• _Problem to solve_:
Put every line of text in the rows below into a JSON list of strings, one string per line, leaving out blank lines and the pictures.

• _Given information_:
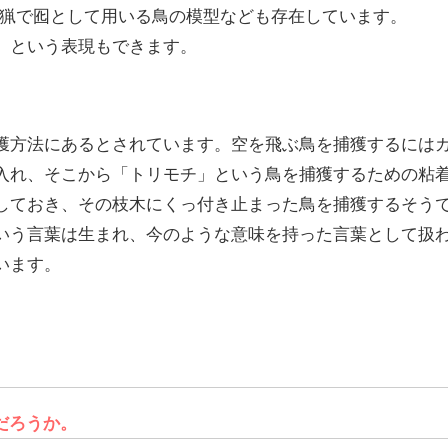
れる狩猟で囮として用いる鳥の模型なども存在しています。
」という表現もできます。
獲方法にあるとされています。空を飛ぶ鳥を捕獲するには
入れ、そこから「トリモチ」という鳥を捕獲するための粘
しておき、その枝木にくっ付き止まった鳥を捕獲するそう
いう言葉は生まれ、今のような意味を持った言葉として扱
います。
だろうか。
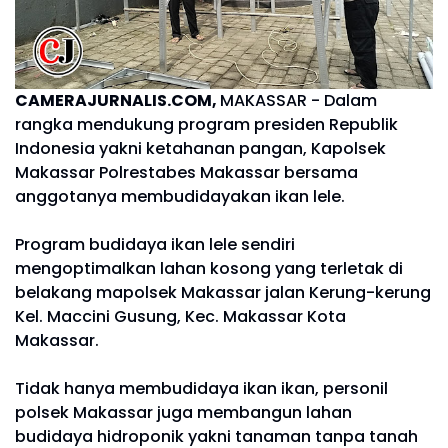
CAMERAJURNALIS.COM,
MAKASSAR - Dalam
rangka mendukung program presiden Republik
Indonesia yakni ketahanan pangan, Kapolsek
Makassar Polrestabes Makassar bersama
anggotanya membudidayakan ikan lele.
Program budidaya ikan lele sendiri
mengoptimalkan lahan kosong yang terletak di
belakang mapolsek Makassar jalan Kerung-kerung
Kel. Maccini Gusung, Kec. Makassar Kota
Makassar.
Tidak hanya membudidaya ikan ikan, personil
polsek Makassar juga membangun lahan
budidaya hidroponik yakni tanaman tanpa tanah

• _Expected output_:
[
  "れる狩猟で囮として用いる鳥の模型なども存在しています。",
  "」という表現もできます。",
  "獲方法にあるとされています。空を飛ぶ鳥を捕獲するには",
  "入れ、そこから「トリモチ」という鳥を捕獲するための粘",
  "しておき、その枝木にくっ付き止まった鳥を捕獲するそう",
  "いう言葉は生まれ、今のような意味を持った言葉として扱",
  "います。",
  "だろうか。",
  "CAMERAJURNALIS.COM,",
  "MAKASSAR - Dalam",
  "rangka mendukung program presiden Republik",
  "Indonesia yakni ketahanan pangan, Kapolsek",
  "Makassar Polrestabes Makassar bersama",
  "anggotanya membudidayakan ikan lele.",
  "Program budidaya ikan lele sendiri",
  "mengoptimalkan lahan kosong yang terletak di",
  "belakang mapolsek Makassar jalan Kerung-kerung",
  "Kel. Maccini Gusung, Kec. Makassar Kota",
  "Makassar.",
  "Tidak hanya membudidaya ikan ikan, personil",
  "polsek Makassar juga membangun lahan",
  "budidaya hidroponik yakni tanaman tanpa tanah"
]